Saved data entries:
-- Opening Marker --
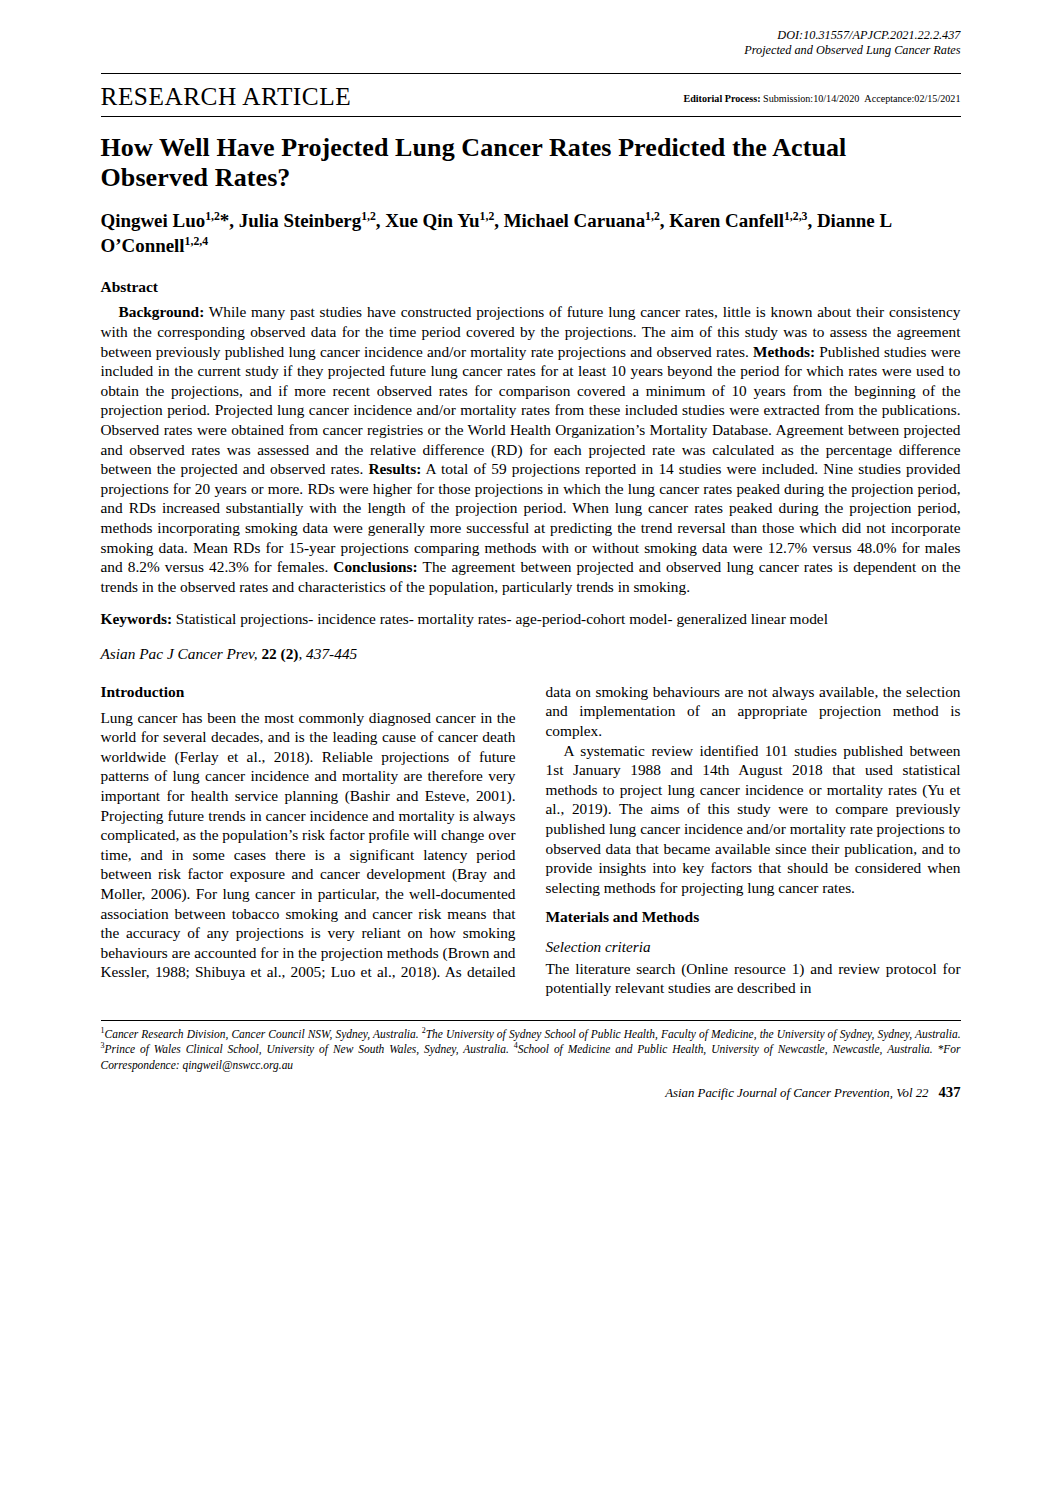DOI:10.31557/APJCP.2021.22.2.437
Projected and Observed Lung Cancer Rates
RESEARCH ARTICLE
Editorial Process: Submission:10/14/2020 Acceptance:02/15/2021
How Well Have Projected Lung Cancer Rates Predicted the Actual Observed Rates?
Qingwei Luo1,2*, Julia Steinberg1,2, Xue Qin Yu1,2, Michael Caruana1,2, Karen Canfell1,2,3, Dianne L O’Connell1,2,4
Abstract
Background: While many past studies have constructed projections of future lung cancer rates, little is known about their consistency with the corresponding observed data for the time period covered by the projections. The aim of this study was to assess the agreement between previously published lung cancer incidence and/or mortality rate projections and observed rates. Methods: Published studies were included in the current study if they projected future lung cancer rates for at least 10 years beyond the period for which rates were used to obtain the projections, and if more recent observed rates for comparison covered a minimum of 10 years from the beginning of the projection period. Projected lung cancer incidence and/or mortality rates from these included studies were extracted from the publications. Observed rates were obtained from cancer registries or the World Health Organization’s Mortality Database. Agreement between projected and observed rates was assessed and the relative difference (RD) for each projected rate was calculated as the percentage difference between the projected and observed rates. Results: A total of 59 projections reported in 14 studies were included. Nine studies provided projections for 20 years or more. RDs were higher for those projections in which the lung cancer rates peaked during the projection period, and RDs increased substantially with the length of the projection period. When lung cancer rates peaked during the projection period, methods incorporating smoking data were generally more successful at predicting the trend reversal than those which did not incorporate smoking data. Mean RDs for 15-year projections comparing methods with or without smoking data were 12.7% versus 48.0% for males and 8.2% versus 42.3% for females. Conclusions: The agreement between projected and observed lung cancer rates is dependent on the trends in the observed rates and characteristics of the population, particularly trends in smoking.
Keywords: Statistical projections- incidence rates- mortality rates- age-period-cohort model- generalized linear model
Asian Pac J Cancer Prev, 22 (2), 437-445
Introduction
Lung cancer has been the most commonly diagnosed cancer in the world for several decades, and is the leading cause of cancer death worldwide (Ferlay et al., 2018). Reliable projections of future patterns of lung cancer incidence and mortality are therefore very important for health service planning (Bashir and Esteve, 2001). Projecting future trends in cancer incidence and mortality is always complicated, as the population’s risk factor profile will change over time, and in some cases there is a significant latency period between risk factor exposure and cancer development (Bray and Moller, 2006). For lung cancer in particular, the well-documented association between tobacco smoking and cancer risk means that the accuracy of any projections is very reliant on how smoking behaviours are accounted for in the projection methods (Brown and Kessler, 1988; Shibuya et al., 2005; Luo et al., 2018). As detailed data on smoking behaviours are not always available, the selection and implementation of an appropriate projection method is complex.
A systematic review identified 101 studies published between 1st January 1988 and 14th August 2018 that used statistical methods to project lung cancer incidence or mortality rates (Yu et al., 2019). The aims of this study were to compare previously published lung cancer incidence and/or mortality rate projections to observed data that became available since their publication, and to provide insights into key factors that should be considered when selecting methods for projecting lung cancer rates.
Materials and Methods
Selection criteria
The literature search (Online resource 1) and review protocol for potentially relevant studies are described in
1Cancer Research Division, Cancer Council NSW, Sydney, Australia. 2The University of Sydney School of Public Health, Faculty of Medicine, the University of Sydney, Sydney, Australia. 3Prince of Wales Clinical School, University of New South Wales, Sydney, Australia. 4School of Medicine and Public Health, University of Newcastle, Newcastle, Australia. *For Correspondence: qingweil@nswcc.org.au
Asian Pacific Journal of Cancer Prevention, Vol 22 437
-- Closing Marker --
### TASK
The line containing "Materials and Methods" and all lines after it, to the end of the records, are to be output exactly and alone.

### TASK OUTPUT
Materials and Methods
Selection criteria
The literature search (Online resource 1) and review protocol for potentially relevant studies are described in
1Cancer Research Division, Cancer Council NSW, Sydney, Australia. 2The University of Sydney School of Public Health, Faculty of Medicine, the University of Sydney, Sydney, Australia. 3Prince of Wales Clinical School, University of New South Wales, Sydney, Australia. 4School of Medicine and Public Health, University of Newcastle, Newcastle, Australia. *For Correspondence: qingweil@nswcc.org.au
Asian Pacific Journal of Cancer Prevention, Vol 22 437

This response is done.